Cane gun
A cane gun is a walking cane with a hidden gun built into it. Cane guns sometimes confused with so-called 'poacher's guns'.
These are a more usually a more portable - and this more easily concealed - version of conventional sporting guns, commonly a single or double-barrelled shotgun based on the relatively affordable Belgian leClercq action.
(In this and similar designs a folding shotgun with a modest barrel length can be made to fold back until it lies beneath the stock and thus easily carried under a coat.)
An alternative form is in effect a (very) long-barrelled pistol fitted with a detachable (take-down) or folding skeleton stock, though any sporting weapon that requires assembly has obvious drawbacks in the field.
In purely practical terms the distinction is that cane guns, far more costly to produce and generally speaking an affectation, ostensibly carried by gentlemen who wished at all times to be able to take 'targets of opportunity',[1] were a curio, talking point or a concealed offensive weapon, one that might easily escape detection unless closely examined. (In addition to gentleman's canes, guns have been concealed in umbrellas, parasols and walking staffs.)
By contrast a poacher's gun is very obviously a weapon, albeit one easily concealed by those legitimately going about in the countryside unarmed, or those who carried a gun for ad-hock hunting for the pot or for self-defence as opposed to a far less portable pure game gun, though these cross into the survival category.

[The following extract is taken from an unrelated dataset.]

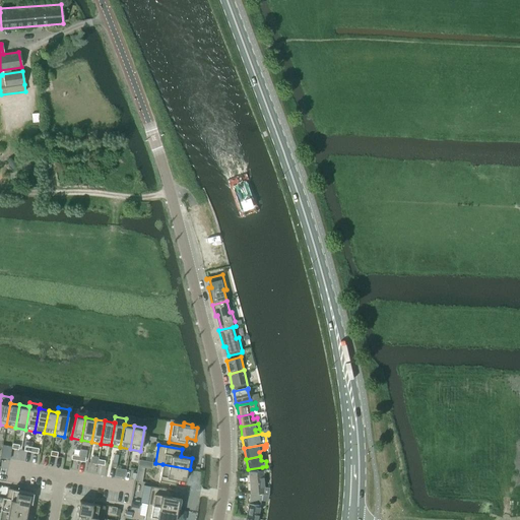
[(163,464),(158,482),(175,485),(177,478),(185,480),(186,477),(188,477),(189,471),(190,469),(163,464)]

Cane guns now are very rare to find, most fall foul of legislation prohibiting concealed weapons, and period examples, where permitted, are generally speaking, in the hands of private collectors and museums.
Modern cartridge-type cane guns are usually fitted to fire large low-pressure (black powder or equivalent) handgun ammunition or shotgun cartridges between .410 like the 12-gauge, both of which are well-suited use in a weapon that is effectively just a barrel with integrated chamber, manual ejection, a detachable a firing mechanism, a rudimentary grip and (in some cases) even more rudimentary sights.
Other types of cane guns have been produced as air weapons, generally using some form of detachable pressurised air reservoir (a pneumatic air weapon) in the form of a flask or integrated into the form of a more generously proportioned stick such as a traditional shillelagh some are effectively dart-firing blowpipes, which are far even easier to disguise being little more than a hollow tube.
Cane guns have an abiding place in spy culture, a famous example appearing in Ian Fleming's novel Casino Royale (1953) in which Bond is threatened with one during his contest at the gaming table with Le Chiffre. (This incident is allegedly based on the covert use of cane guns by Zionists in Palestine in 1948.